Systematic Outcomes Analysis tries to avoid falling into the conceptual trap of juxtaposing experimental evaluation designs against all others. It does this by distinguishing outcome and other type of evaluation designs not on the basis of their methodology (e.g. experimental or other) but on the basis that these outcome evaluation designs are making a strong claim that they will say something about what has caused high level outcomes to change in a way that other types of evaluation are not. In its list of seven outcome evaluation designs, Systematic Outcomes Analysis, allows both traditional quantitative experimental type designs, but also other qualitative designs, rejected by strict experimentalists but accepted by some stakeholders in some situations as providing knowledge claims about causation in regard to outcomes. Systematic Outcomes Analysis leaves it up to designers and their stakeholders to decide which of these designs, if any, they regard as being appropriate, feasible and affordable.

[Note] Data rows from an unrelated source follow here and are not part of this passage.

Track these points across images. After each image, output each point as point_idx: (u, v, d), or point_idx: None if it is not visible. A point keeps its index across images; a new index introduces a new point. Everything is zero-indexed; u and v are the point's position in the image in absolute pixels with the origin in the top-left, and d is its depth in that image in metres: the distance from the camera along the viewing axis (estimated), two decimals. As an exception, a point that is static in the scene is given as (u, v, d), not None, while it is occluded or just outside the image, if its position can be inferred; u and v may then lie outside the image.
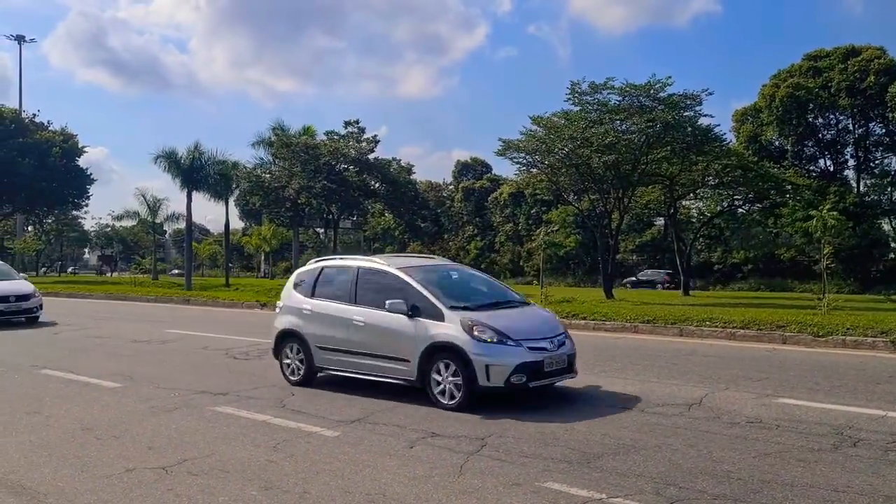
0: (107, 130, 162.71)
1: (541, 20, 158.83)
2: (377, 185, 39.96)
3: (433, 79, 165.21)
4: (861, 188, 47.51)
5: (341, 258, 9.45)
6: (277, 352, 8.63)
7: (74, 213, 66.03)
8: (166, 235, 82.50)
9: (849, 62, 44.78)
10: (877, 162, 47.59)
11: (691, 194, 38.73)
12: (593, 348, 11.09)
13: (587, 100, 28.45)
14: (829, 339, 11.35)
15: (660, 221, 52.75)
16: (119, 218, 53.11)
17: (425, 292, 7.37)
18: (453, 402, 6.93)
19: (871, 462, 5.09)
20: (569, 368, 7.44)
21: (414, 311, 7.28)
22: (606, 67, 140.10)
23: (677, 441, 5.68)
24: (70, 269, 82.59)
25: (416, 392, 7.41)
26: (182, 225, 44.28)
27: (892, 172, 46.99)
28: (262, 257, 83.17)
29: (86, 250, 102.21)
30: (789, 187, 36.80)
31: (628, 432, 5.99)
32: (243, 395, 7.81)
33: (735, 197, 38.67)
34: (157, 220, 46.53)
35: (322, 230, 72.43)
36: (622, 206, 31.13)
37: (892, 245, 46.31)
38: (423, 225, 48.05)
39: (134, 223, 59.68)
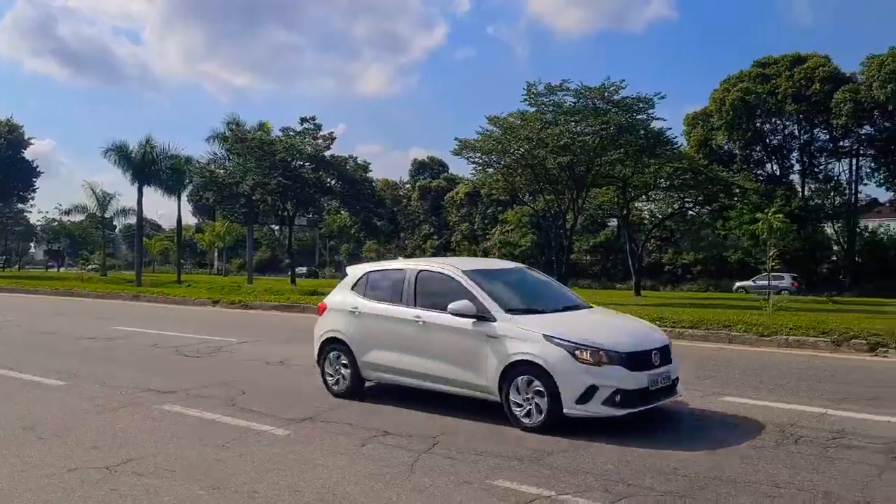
0: (55, 122, 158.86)
1: (499, 21, 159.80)
2: (333, 182, 39.61)
3: (392, 77, 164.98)
4: (806, 192, 48.93)
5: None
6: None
7: (20, 206, 64.20)
8: (116, 231, 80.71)
9: (795, 69, 46.09)
10: (821, 167, 49.10)
11: (643, 196, 39.44)
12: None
13: (543, 101, 28.75)
14: (773, 339, 11.63)
15: (613, 222, 53.57)
16: (67, 212, 51.80)
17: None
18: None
19: (811, 459, 5.23)
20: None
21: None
22: (564, 69, 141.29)
23: (627, 439, 5.76)
24: (16, 265, 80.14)
25: (369, 388, 7.37)
26: (133, 220, 43.39)
27: (835, 178, 48.50)
28: (216, 254, 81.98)
29: (32, 245, 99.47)
30: (737, 191, 37.73)
31: (576, 430, 6.06)
32: (192, 393, 7.69)
33: (685, 199, 39.49)
34: (107, 215, 45.50)
35: (277, 227, 71.69)
36: (576, 207, 31.52)
37: (835, 248, 47.77)
38: (379, 223, 47.83)
39: (82, 218, 58.27)
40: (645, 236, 44.98)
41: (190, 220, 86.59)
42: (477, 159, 32.16)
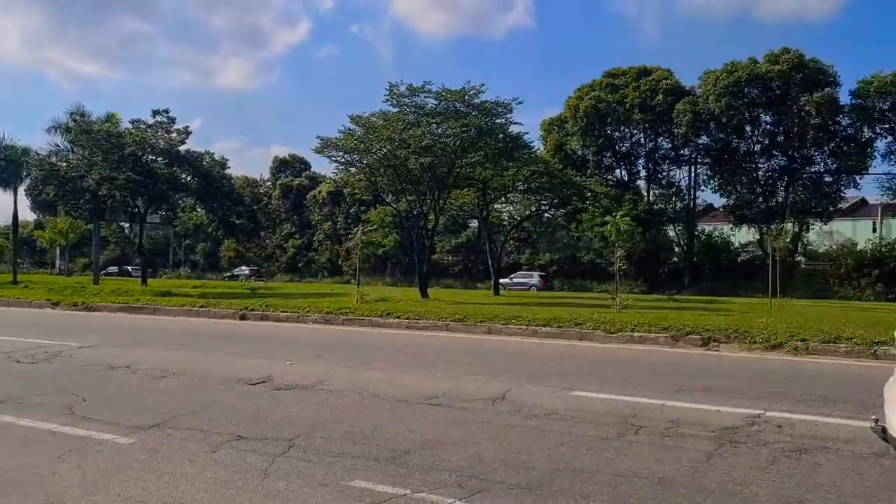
0: None
1: (364, 20, 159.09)
2: (189, 178, 38.00)
3: (253, 72, 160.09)
4: (651, 197, 52.05)
5: None
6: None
7: None
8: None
9: (641, 81, 48.92)
10: (664, 174, 52.41)
11: (503, 198, 40.58)
12: (407, 347, 11.29)
13: (405, 102, 28.91)
14: (619, 335, 12.33)
15: (474, 223, 54.73)
16: None
17: None
18: None
19: (649, 448, 5.58)
20: None
21: None
22: (428, 71, 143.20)
23: (481, 435, 5.91)
24: None
25: (223, 391, 7.13)
26: (-41, 215, 39.70)
27: (676, 184, 51.97)
28: (58, 252, 76.39)
29: None
30: (589, 194, 39.58)
31: (434, 428, 6.15)
32: (26, 401, 7.13)
33: (542, 202, 41.02)
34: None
35: (127, 224, 67.83)
36: (438, 208, 31.93)
37: (676, 250, 51.13)
38: (238, 222, 46.37)
39: None
40: (504, 237, 46.30)
41: (28, 216, 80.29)
42: (339, 158, 31.89)
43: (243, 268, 66.22)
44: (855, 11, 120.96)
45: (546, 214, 45.65)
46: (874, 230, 50.78)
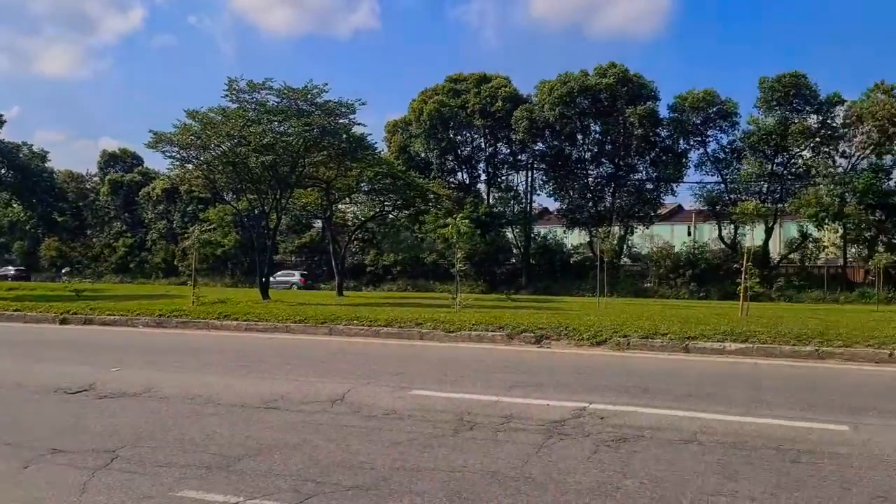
0: None
1: (201, 11, 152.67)
2: (3, 171, 34.79)
3: (80, 59, 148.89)
4: (490, 200, 53.73)
5: None
6: None
7: None
8: None
9: (482, 87, 50.45)
10: (503, 178, 54.29)
11: (347, 199, 40.38)
12: (245, 350, 10.97)
13: (245, 98, 28.09)
14: (458, 335, 12.65)
15: (318, 224, 54.05)
16: None
17: None
18: None
19: (483, 443, 5.77)
20: None
21: None
22: (272, 68, 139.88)
23: (318, 437, 5.86)
24: None
25: (38, 402, 6.60)
26: None
27: (514, 188, 53.99)
28: None
29: None
30: (432, 196, 40.24)
31: (271, 432, 6.03)
32: None
33: (386, 203, 41.23)
34: None
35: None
36: (280, 207, 31.24)
37: (514, 251, 53.10)
38: (60, 219, 42.89)
39: None
40: (348, 237, 46.08)
41: None
42: (174, 154, 30.36)
43: (9, 267, 61.30)
44: (673, 33, 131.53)
45: (390, 215, 45.93)
46: (689, 234, 55.34)
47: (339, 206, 42.99)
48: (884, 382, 8.99)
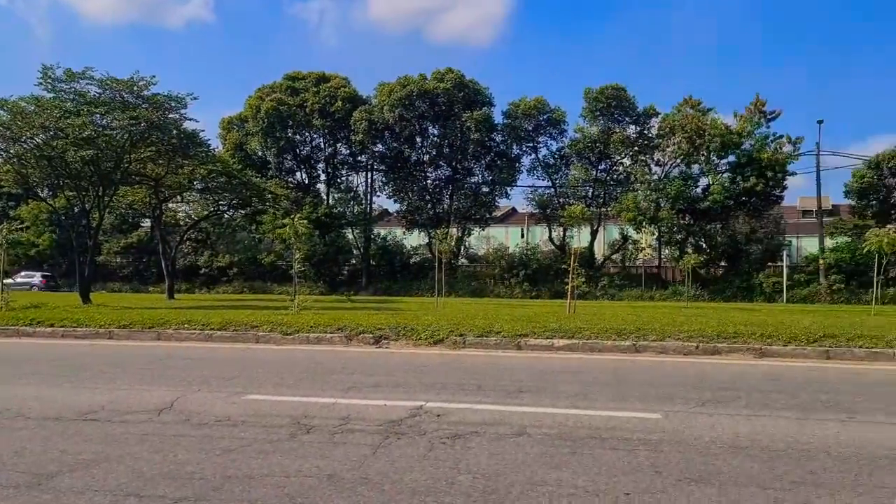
0: None
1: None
2: None
3: None
4: (330, 201, 53.27)
5: None
6: None
7: None
8: None
9: (321, 87, 49.95)
10: (342, 178, 54.02)
11: (178, 197, 38.46)
12: (61, 358, 10.17)
13: (62, 87, 26.06)
14: (295, 337, 12.44)
15: (147, 223, 51.13)
16: None
17: None
18: None
19: (320, 446, 5.71)
20: None
21: None
22: (94, 57, 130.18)
23: (143, 449, 5.56)
24: None
25: None
26: None
27: (354, 189, 53.89)
28: None
29: None
30: (270, 196, 39.28)
31: (90, 445, 5.64)
32: None
33: (220, 202, 39.70)
34: None
35: None
36: (103, 205, 29.26)
37: (355, 252, 52.94)
38: None
39: None
40: (180, 238, 43.91)
41: None
42: (-22, 146, 27.60)
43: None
44: (509, 42, 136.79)
45: (226, 215, 44.30)
46: (522, 235, 57.78)
47: (170, 205, 40.86)
48: (691, 372, 9.84)
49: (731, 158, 44.21)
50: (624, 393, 8.00)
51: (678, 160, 45.84)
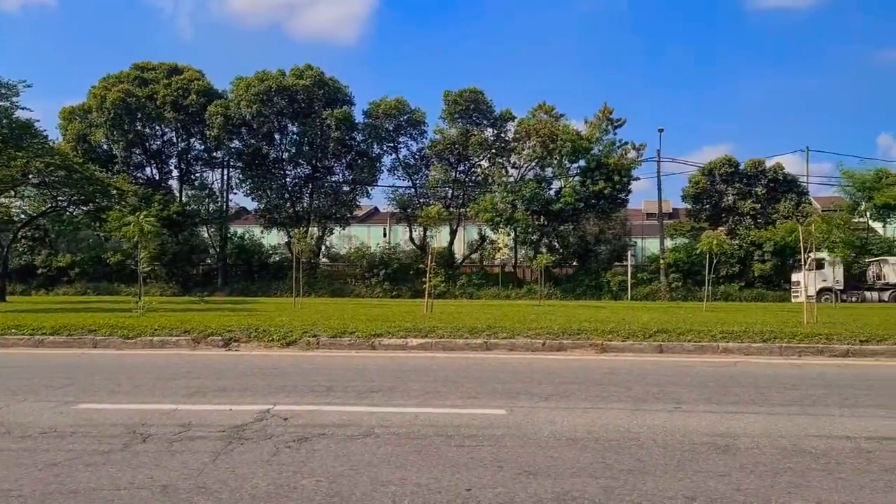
0: None
1: None
2: None
3: None
4: (183, 198, 51.03)
5: None
6: None
7: None
8: None
9: (173, 79, 47.78)
10: (196, 175, 51.91)
11: (11, 191, 35.51)
12: None
13: None
14: (138, 341, 11.81)
15: (-28, 219, 46.82)
16: None
17: None
18: None
19: (156, 455, 5.45)
20: None
21: None
22: None
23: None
24: None
25: None
26: None
27: (209, 186, 51.93)
28: None
29: None
30: (115, 192, 37.11)
31: None
32: None
33: (59, 198, 37.05)
34: None
35: None
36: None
37: (210, 251, 51.02)
38: None
39: None
40: (13, 235, 40.49)
41: None
42: None
43: None
44: (370, 42, 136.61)
45: (66, 212, 41.33)
46: (384, 235, 57.88)
47: (2, 200, 37.62)
48: (537, 368, 10.22)
49: (582, 163, 46.38)
50: (473, 390, 8.19)
51: (533, 163, 47.53)
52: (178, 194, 51.14)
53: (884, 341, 12.20)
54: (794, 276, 39.92)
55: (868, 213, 45.13)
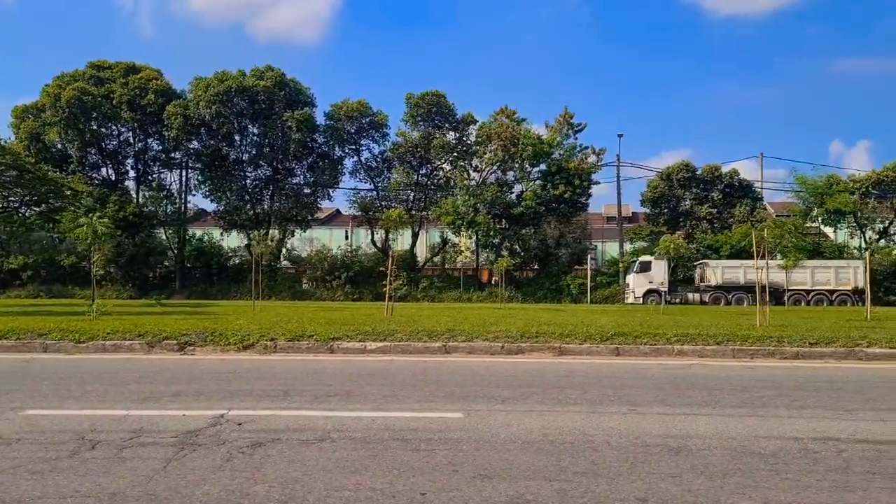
0: None
1: None
2: None
3: None
4: (141, 199, 50.09)
5: None
6: None
7: None
8: None
9: (130, 78, 46.90)
10: (154, 176, 50.98)
11: (-42, 191, 34.54)
12: None
13: None
14: (90, 345, 11.57)
15: (-82, 220, 45.38)
16: None
17: None
18: None
19: (105, 463, 5.34)
20: None
21: None
22: None
23: None
24: None
25: None
26: None
27: (167, 187, 51.05)
28: None
29: None
30: (69, 192, 36.31)
31: None
32: None
33: (11, 198, 36.17)
34: None
35: None
36: None
37: (168, 253, 50.12)
38: None
39: None
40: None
41: None
42: None
43: None
44: (333, 44, 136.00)
45: (19, 213, 40.28)
46: (346, 238, 57.57)
47: (-52, 200, 36.56)
48: (495, 371, 10.26)
49: (543, 167, 46.69)
50: (431, 394, 8.18)
51: (494, 167, 47.71)
52: (134, 195, 50.17)
53: (831, 344, 12.52)
54: (626, 279, 41.52)
55: (820, 219, 46.26)
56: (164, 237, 50.09)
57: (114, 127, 48.71)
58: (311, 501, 4.50)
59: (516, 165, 46.38)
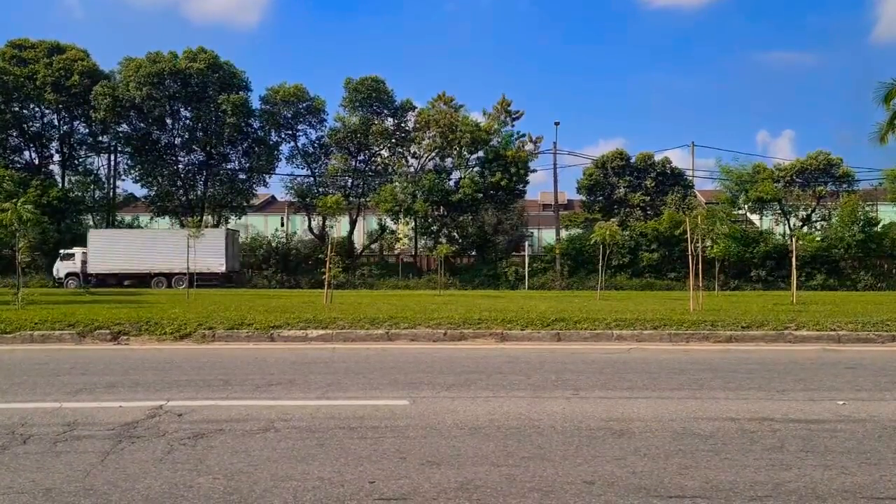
0: None
1: None
2: None
3: None
4: (66, 184, 48.20)
5: None
6: None
7: None
8: None
9: (54, 58, 44.96)
10: (80, 160, 49.10)
11: None
12: None
13: None
14: (17, 335, 11.12)
15: None
16: None
17: None
18: None
19: (38, 457, 5.14)
20: None
21: None
22: None
23: None
24: None
25: None
26: None
27: (95, 171, 49.25)
28: None
29: None
30: (-10, 177, 34.74)
31: None
32: None
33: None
34: None
35: None
36: None
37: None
38: None
39: None
40: None
41: None
42: None
43: None
44: (271, 28, 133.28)
45: (-69, 198, 38.36)
46: (282, 224, 56.70)
47: None
48: (439, 358, 10.27)
49: (480, 154, 46.80)
50: (375, 381, 8.14)
51: (433, 154, 47.63)
52: (59, 180, 48.20)
53: (762, 327, 12.96)
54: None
55: (746, 206, 47.75)
56: (91, 224, 48.35)
57: (36, 108, 46.69)
58: (257, 492, 4.42)
59: (454, 152, 46.37)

Having allowed the planner to distinguish these types of design, Systematic Outcomes Analysis also ensures that the planner goes through each of these designs and has the opportunity to reject them on the basis of them not being appropriate, feasible and/or affordable. This approach has been designed to allow strong claims to be made where evaluation planners wish to make them. For instance a strictly quantitative evaluator is at liberty to reject the qualitative outcome designs as always being inappropriate while a qualitative evaluator is at liberty to reject all the quantitative outcome designs as always being inappropriate. However, them being forced to be transparent on this issue means that others can query, accept or reject their claims if they so wish.
This approach seems to me the only feasible way to build a generic approach to planning outcomes, monitoring and evaluation systems in a situation where some paradigms are making strong claims for certain evaluation methods and these are strongly backed by some instituational players.